An unintended consequence of the resurrection? or since it's Christmas, of the incarnation? Jesus came so we could… vote? Zealously, I advocate voting – in the United States. In the church, it’s hard to imagine a more destructive activity. Quakers, and a great many other Christian bodies, don’t vote. They discern. And the kicker here is: United Methodists don’t have to vote. And shouldn’t vote. “Somebody told us we need to vote.” You don’t, and if they told you this, or recruited you, they are well-meaning, but misguided. If your church is gearing up for a vote, you can and should back up, take a deep breath, and not forge forward into what will inevitably be a church division – the worst conceivable witness to a skeptical world, not what Jesus had in mind when he came into Mary’s womb or went to the cross.
An analogy: Lisa and I have stayed married
for 36 years. What if, for Christmas, we entertained speakers on the virtues of
divorce (“I finally found the love of my life,” “No more socks on the floor”)
vs. staying married (“He’s getting creaky but he’s a dear”) – and then we took
a vote on whether to aim for 37 years. Thankfully, we don’t have to vote. We
have disagreed with one another on a great many issues (as has our church) all
along. What I find, with her, is that when it gets tense and I am sure I am
right, I quite often am wrong.

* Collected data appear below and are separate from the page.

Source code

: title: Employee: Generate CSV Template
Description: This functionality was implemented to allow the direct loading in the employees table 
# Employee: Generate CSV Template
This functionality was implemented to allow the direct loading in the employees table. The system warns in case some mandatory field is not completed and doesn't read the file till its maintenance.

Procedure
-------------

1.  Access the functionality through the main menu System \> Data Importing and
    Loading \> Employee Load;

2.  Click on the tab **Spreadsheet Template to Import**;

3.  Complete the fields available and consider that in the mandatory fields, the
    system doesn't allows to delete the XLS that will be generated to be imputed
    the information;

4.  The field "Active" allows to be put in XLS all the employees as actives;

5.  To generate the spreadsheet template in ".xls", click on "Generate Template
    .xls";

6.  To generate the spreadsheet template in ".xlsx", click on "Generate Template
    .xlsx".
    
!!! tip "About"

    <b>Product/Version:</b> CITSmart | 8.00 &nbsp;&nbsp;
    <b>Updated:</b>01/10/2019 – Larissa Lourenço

Being right is way overrated anyhow. As best I
can tell, it only hurts the other person, and puffs up my ego.
Some say to me “We have to draw a line!”
Did Jesus say this? Here’s maybe the single most important reason not to vote
to disaffiliate: at the 2008 General Conference, I spoke from the floor and
said "We have for decades declared that ‘We do not condone the practice of
homosexuality.’ This has not prevented one person from being gay. It has,
though, alienated tens of thousands not just from our church but from any
church." Want to talk about an unintended consequence of the resurrection or
incarnation? The question isn’t Who’s right? but, as in my marriage, Who’s
hurt? I meet them all the time: people who used to go to church, don’t and won’t
now, and the first or second reason they give is because the church is
judgmental, and specifically because they judge and exclude gays.
Those who lobby churches to disaffiliate
argue “It’s not about LGBTQ inclusion.” I’ve been wrong in saying they are
wrong. I’ve been right, in that Methodists have strongly disagreed and stayed
together over dozens of huge issues – but it’s this one that has created congregational
votes. And yet, they are right. It’s about how to be the Body of Christ in this
moment in history, when division is little more than a mirror image of what’s
going on in our country politically. Instead of healing America, voting
Methodists are letting themselves be ruined by America.
On sabbatical several years ago, I found
myself in a pub, sitting next to a guy. I asked what he does in life. “I’m a
shepherd.” This piqued my attention, so I quizzed him about shepherding,
including this question: “Why are there always sheep and goats, never just
sheep, never just goats.” He glanced upward as he stroked his beard and said “We
just find that they do better together.” That’s United Methodism; we're better together. Instead of a
smattering of broken-in-half churches all over this country, none thriving while
all claim they are right, if we simply don’t vote, and stay with the one who
brought us to the point, we can still be better together – an intended
consequence of the resurrection and, since it’s Christmas, the incarnation.